Cut the golden Yukon potatoes into a quarter and soak in water to remove starch.
Cut the kabocha into 1 inch cubes.
Cut the carrot using the Japanese rangiri style. Grate the ginger (you will need 1 tsp).
Cut the bell pepper into small strips.
Discard the tough bottom of the asparagus (you can snap easily by holding both ends) and cut them diagonally.
Cut the Japanese eggplant into wedges and soak in water to remove the bitterness and prevent discoloration.
Cut off the end of king oyster mushroom stems and cut into 1-2 inch pieces.
Discard the bottom of shimeji mushrooms and cut the button mushrooms in half.
Cut the tomato into 6 wedges.
In a large pot (I used 4.5 QT Dutch oven), heat 1 Tbsp olive oil over medium heat and add the dense vegetables (onion, potatoes, kabocha, and carrot). With a spatula, mix and coat the vegetable with oil.
Add the grated ginger and mix. Close the lid and reduce the heat to low/medium-low.
Let the vegetables steam for 20 minutes (We use the steaming method instead of boiling to keep the ingredient’s shape). Once in a while shake the pot so the bottom of the pot doesn’t get burnt. After 20 minutes, insert the skewer and see if the vegetables are 80% cooked.
Add vegetable broth and bay leaf.
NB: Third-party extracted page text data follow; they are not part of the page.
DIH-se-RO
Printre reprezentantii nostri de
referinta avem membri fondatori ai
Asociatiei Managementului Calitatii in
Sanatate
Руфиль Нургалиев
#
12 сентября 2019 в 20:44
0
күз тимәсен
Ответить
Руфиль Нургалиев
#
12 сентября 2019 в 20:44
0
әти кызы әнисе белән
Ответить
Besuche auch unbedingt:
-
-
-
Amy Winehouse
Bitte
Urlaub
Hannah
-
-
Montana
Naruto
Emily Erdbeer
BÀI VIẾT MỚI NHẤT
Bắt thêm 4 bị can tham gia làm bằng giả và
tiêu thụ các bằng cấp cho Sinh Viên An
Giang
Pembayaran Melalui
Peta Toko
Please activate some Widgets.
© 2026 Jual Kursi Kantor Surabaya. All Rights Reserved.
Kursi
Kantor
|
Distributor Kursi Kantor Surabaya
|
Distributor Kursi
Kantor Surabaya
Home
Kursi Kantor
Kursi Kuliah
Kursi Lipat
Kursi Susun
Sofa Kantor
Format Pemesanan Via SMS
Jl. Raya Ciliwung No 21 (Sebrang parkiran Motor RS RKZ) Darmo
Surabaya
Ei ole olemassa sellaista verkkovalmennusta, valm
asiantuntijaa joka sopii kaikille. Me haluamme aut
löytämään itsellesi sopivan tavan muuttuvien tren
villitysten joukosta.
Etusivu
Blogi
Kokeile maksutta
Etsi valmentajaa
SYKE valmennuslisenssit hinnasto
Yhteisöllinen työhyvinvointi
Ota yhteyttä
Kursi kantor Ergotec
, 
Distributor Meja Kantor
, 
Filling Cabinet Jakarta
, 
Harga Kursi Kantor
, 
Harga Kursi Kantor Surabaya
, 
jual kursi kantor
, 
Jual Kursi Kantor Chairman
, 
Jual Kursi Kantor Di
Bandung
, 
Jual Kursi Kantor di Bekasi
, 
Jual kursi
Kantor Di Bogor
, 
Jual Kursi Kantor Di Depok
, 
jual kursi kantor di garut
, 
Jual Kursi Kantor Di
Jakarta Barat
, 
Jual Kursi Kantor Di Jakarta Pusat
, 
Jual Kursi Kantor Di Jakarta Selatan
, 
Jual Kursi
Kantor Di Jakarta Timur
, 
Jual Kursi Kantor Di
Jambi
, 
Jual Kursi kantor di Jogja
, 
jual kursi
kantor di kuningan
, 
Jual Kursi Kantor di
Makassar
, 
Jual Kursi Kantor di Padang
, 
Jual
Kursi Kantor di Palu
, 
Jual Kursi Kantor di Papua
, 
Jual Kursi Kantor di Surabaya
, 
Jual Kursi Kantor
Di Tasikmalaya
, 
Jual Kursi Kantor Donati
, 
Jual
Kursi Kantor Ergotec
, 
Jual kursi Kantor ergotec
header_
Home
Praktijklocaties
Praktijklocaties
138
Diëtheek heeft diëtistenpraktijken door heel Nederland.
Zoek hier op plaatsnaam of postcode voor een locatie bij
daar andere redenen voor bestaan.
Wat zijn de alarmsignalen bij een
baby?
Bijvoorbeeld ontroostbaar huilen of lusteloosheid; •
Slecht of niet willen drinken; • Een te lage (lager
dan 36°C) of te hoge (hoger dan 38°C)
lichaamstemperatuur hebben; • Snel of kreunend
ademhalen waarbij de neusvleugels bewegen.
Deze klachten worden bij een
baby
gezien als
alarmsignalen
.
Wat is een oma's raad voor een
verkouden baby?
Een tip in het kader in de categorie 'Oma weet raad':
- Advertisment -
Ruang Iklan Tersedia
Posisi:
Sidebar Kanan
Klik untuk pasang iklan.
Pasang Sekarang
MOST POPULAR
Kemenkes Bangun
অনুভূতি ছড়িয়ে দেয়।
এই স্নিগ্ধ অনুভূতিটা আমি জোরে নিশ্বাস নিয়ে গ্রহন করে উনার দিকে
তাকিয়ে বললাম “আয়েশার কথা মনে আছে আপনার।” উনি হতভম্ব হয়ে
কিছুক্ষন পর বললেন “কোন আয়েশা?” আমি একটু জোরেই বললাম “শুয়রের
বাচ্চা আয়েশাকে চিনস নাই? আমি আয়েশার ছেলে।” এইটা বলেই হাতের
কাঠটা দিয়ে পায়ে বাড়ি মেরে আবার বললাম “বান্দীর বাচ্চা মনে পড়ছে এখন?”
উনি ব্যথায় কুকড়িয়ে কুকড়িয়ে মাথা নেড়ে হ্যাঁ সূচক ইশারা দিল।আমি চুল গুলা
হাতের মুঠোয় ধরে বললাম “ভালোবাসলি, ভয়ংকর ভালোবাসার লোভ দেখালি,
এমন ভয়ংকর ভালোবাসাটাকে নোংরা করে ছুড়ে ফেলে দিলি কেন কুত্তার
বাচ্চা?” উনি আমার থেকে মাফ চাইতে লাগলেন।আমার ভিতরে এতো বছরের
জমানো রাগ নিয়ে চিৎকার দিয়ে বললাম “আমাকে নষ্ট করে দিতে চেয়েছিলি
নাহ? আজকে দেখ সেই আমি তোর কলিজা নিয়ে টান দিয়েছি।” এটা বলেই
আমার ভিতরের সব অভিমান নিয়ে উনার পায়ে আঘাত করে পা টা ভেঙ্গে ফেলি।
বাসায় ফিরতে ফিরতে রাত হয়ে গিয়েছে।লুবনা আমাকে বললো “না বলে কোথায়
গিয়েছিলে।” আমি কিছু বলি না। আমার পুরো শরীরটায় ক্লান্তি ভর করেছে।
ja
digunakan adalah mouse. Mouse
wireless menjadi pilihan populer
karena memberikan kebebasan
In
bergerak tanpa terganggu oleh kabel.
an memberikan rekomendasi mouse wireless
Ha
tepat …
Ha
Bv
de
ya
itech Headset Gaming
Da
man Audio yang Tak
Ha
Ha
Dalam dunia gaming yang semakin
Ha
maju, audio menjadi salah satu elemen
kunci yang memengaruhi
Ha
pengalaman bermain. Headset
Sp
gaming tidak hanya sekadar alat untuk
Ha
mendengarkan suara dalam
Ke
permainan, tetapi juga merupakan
Bring it to a boil and cook for 3 minutes.
Skim the scum and foam on the surface. Insert a skewer and once the vegetables are cooked through, turn off the heat.
In a large frying pan, heat 1 Tbsp olive oil over medium heat and add the eggplant.
Cook the eggplant until nicely brown, about 8-10 minutes, and transfer to a plate.
In the same pan, add 1 Tbsp oil and bell pepper and asparagus.
Saute the vegetables until tender, about 6-7 minutes. Season with salt and pepper and transfer to the plate.
In the same pan, heat 1 Tbsp butter and sauté all the mushrooms, about 4 minutes.
Season with salt and pepper and remove from the heat. Set aside.
Bring the pot back on the stove over medium heat and bring it to simmer. Remove the bay leaf from the pot (optional). Add the mushrooms to the pot.
Add vegetables to the pot and gently mix all together. Tip: I recommend keeping some colorful vegetables for toppings later.
Gradually add the small amount of the homemade curry roux to your ladle and let it dissolve completely before releasing it to the broth and add more curry roux (I use all the homemade curry roux).
Grate an apple and add to the curry (Adjust the amount of sweetness as you like). Mix gently without breaking up the vegetables.
Taste the curry (it’s very important!). If needed, add more apple and season with salt. Sometimes just a pinch of salt can bring out more flavors.
Taste again, and when it’s good, add the tomatoes and heat the curry when you’re ready to serve.
Put the steamed rice on one side of a plate and pour the curry on the side. Add a few colorful vegetables you saved on top of the curry.